How LEAP examines this topic

• Multiple choice. Classify a function from a table, graph, or description.
• Type II reasoning. Explain why exponential growth exceeds linear, or compare two models.
• Drag and drop. Sort functions or contexts into linear, quadratic, and exponential.

A clarifying idea: the test of what is constant unifies these families with sequences: constant difference = linear (arithmetic), constant ratio = exponential (geometric), constant second difference = quadratic.

Why constant second differences mean quadratic

The reason a quadratic shows a constant second difference is worth understanding because it is the fingerprint that separates parabolas from lines and exponentials.

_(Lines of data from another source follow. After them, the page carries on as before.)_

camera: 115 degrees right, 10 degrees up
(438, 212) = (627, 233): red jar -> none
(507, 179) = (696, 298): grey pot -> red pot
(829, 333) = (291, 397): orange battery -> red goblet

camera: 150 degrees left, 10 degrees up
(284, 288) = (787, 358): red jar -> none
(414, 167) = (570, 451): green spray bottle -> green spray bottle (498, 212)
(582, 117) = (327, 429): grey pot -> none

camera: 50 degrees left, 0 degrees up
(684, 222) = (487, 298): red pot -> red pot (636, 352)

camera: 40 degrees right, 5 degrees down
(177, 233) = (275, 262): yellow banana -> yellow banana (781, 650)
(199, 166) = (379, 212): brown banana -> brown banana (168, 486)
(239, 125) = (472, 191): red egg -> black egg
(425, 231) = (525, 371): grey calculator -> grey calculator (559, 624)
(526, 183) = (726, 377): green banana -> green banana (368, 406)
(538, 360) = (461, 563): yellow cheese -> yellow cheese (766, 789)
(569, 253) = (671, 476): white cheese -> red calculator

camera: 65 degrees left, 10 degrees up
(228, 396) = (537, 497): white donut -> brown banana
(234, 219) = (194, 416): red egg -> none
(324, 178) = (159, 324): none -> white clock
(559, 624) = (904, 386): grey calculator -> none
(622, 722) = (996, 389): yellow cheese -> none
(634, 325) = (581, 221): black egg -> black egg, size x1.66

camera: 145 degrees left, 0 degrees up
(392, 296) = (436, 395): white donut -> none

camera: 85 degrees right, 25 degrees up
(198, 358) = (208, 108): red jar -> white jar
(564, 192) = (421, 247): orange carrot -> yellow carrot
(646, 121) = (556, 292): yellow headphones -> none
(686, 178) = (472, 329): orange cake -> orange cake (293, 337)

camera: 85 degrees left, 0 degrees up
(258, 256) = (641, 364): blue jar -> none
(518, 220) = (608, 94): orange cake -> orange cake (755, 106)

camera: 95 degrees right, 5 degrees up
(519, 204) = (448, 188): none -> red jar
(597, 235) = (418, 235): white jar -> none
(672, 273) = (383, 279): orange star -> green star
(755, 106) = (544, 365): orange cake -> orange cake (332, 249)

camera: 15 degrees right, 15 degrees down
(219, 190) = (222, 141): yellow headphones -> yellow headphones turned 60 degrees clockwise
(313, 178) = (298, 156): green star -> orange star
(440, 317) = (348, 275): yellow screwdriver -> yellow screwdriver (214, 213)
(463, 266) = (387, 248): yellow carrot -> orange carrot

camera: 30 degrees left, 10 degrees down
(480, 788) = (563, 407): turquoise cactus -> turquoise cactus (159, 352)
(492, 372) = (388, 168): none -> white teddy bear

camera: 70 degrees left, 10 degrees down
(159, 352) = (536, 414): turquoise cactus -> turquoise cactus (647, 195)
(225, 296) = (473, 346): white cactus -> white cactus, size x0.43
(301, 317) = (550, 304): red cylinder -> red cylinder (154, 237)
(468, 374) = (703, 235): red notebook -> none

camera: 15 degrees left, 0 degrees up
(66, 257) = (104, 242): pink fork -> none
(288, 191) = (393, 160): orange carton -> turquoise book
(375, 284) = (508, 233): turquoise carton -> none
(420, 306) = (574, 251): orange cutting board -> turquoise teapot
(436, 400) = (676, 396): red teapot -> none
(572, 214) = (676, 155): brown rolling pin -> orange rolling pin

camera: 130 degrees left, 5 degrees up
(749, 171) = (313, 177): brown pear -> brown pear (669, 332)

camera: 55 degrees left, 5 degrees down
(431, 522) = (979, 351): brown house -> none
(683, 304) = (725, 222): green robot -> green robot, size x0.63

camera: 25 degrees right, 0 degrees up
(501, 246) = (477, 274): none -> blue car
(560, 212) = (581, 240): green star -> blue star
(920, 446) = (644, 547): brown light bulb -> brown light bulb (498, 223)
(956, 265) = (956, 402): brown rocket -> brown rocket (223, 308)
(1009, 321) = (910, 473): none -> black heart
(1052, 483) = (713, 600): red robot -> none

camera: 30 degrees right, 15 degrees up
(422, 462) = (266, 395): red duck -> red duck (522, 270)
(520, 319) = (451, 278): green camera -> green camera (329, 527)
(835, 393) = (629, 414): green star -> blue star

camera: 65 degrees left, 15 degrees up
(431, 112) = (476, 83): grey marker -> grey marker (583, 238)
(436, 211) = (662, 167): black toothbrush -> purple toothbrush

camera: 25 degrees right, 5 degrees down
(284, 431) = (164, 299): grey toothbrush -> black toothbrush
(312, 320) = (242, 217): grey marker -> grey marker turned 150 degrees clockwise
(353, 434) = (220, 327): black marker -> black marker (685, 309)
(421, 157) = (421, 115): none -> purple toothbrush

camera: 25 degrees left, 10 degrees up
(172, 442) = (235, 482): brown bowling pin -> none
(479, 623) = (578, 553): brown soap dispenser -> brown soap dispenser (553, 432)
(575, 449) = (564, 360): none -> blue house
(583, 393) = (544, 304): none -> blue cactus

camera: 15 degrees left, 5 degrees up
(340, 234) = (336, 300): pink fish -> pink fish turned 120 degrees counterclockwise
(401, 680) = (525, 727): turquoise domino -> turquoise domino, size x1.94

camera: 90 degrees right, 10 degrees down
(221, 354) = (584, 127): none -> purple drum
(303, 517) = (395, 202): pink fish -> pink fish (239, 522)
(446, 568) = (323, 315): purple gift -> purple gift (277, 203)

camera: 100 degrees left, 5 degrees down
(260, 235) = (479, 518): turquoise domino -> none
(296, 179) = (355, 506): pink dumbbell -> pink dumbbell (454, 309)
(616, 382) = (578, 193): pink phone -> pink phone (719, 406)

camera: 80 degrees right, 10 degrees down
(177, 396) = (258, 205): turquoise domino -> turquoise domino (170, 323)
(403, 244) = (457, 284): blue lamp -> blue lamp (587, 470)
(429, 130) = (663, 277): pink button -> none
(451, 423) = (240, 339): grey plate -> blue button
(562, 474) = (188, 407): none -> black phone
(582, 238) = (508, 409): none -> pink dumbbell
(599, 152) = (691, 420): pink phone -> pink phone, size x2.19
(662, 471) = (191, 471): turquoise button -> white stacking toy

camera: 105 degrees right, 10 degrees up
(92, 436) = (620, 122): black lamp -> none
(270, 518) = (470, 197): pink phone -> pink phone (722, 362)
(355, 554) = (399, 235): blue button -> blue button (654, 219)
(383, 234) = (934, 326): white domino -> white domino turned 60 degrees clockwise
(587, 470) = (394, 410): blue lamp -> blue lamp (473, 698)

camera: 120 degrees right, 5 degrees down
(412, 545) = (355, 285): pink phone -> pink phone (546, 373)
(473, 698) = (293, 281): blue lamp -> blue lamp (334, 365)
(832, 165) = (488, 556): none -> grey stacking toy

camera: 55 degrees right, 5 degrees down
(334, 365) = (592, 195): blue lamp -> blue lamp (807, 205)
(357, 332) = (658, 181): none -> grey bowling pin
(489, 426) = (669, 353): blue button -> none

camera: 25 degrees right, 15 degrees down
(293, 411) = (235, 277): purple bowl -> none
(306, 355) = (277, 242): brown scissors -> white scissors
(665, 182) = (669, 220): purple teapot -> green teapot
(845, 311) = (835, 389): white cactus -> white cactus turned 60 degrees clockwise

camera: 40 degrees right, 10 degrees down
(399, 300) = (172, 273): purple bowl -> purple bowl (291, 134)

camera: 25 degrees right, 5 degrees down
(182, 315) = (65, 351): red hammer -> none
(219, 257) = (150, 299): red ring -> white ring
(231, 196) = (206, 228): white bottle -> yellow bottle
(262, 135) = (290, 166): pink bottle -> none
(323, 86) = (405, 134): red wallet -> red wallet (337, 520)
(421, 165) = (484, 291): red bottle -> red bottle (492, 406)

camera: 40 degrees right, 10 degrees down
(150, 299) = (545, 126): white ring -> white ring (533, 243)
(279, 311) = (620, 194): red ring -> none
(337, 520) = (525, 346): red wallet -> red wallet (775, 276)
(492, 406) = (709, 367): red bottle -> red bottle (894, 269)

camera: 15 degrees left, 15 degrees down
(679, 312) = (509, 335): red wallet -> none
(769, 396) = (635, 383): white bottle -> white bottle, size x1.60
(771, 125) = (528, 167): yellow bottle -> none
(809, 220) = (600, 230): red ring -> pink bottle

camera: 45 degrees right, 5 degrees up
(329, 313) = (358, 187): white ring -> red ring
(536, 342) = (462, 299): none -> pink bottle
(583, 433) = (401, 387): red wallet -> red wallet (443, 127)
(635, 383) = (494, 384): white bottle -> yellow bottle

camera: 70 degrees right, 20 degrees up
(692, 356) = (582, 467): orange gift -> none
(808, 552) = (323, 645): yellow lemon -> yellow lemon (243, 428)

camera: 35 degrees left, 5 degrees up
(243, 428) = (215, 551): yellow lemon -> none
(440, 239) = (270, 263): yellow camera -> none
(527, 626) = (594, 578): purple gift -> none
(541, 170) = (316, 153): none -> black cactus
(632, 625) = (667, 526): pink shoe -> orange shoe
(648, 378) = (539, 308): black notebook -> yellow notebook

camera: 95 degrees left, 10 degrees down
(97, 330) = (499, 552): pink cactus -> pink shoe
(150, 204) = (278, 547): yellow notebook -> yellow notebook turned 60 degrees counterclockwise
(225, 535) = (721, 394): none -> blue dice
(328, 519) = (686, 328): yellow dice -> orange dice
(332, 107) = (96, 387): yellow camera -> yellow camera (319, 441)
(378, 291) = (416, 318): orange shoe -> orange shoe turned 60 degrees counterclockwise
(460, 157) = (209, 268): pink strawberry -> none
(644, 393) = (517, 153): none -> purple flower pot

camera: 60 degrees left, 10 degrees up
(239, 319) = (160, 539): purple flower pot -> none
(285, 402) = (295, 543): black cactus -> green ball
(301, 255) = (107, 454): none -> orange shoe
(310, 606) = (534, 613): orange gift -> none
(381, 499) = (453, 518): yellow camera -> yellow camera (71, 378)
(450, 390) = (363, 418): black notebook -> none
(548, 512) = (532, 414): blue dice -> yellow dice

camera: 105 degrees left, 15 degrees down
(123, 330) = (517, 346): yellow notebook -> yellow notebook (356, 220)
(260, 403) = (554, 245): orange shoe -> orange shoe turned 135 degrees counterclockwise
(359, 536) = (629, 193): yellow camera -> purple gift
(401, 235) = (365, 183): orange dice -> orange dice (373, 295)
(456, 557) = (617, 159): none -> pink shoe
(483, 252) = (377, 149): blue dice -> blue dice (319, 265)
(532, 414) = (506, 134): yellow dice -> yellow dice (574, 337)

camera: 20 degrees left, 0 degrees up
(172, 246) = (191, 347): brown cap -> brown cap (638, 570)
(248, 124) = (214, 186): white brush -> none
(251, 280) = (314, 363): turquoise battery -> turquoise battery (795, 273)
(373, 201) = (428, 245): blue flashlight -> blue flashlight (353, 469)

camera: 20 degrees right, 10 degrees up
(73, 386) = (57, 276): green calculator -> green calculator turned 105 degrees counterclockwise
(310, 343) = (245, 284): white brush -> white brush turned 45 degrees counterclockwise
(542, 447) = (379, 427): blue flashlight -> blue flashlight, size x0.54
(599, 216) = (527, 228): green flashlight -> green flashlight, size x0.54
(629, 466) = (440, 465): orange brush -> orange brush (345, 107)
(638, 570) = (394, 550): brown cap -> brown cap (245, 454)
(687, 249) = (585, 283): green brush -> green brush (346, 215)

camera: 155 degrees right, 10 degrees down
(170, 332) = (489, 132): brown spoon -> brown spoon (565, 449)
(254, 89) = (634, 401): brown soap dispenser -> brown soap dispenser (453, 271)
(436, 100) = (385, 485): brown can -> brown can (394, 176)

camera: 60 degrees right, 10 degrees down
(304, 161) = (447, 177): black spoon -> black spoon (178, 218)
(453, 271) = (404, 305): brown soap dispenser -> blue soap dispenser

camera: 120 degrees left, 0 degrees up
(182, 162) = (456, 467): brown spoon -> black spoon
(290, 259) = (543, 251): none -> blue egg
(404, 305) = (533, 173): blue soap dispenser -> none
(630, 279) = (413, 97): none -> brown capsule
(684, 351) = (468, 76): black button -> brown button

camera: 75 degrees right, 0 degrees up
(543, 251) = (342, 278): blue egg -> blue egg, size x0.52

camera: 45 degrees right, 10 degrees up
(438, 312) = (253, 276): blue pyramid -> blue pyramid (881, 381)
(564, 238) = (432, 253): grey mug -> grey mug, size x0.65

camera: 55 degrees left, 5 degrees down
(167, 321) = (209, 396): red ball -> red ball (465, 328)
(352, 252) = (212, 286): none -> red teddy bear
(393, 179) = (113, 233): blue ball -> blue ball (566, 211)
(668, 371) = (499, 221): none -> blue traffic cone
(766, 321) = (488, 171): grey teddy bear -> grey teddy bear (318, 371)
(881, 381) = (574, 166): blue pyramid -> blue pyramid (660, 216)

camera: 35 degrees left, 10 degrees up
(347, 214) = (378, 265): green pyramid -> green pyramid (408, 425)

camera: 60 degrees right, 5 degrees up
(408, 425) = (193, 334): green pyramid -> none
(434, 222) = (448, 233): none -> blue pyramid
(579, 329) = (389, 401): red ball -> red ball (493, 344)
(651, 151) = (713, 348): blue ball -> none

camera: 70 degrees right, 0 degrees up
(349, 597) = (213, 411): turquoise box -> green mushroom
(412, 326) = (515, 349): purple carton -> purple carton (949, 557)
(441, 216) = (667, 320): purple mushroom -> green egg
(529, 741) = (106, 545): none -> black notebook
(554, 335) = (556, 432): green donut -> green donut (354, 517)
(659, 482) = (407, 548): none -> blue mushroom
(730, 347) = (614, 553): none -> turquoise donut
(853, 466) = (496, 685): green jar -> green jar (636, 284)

For a linear function the first differences are constant, each equal step in $x$ changes $y$ by the same amount, so the rate of change is fixed. A quadratic's rate of change is not fixed; it speeds up steadily, which is why a parabola gets steeper as you move away from the vertex. But the rate at which the rate changes is itself constant: the "difference of the differences" settles to a fixed number (equal to $2a$ for $f(x) = ax^2 + bx + c$ over unit steps). So the first differences grow by a constant amount, and that constant is the second difference. An exponential, by contrast, never has constant differences at any level, because each step multiplies, the differences themselves grow by a constant ratio, not a constant amount. This layered view, constant differences (linear), constant second differences (quadratic), constant ratios (exponential), gives you a single reliable procedure for classifying any function from a table, and it explains why exponential growth, with its compounding multiplier, ultimately outruns the steady acceleration of a quadratic and the fixed pace of a line.

Try this

Q1. Equally spaced outputs are $4, 8, 16, 32$. Which family? [2 points]

• Cue. Constant ratio $2$: exponential.

Q2. Equally spaced outputs are $1, 4, 9, 16$. Which family? [2 points]

• Cue. First differences $3, 5, 7$; second differences constant ($2$): quadratic.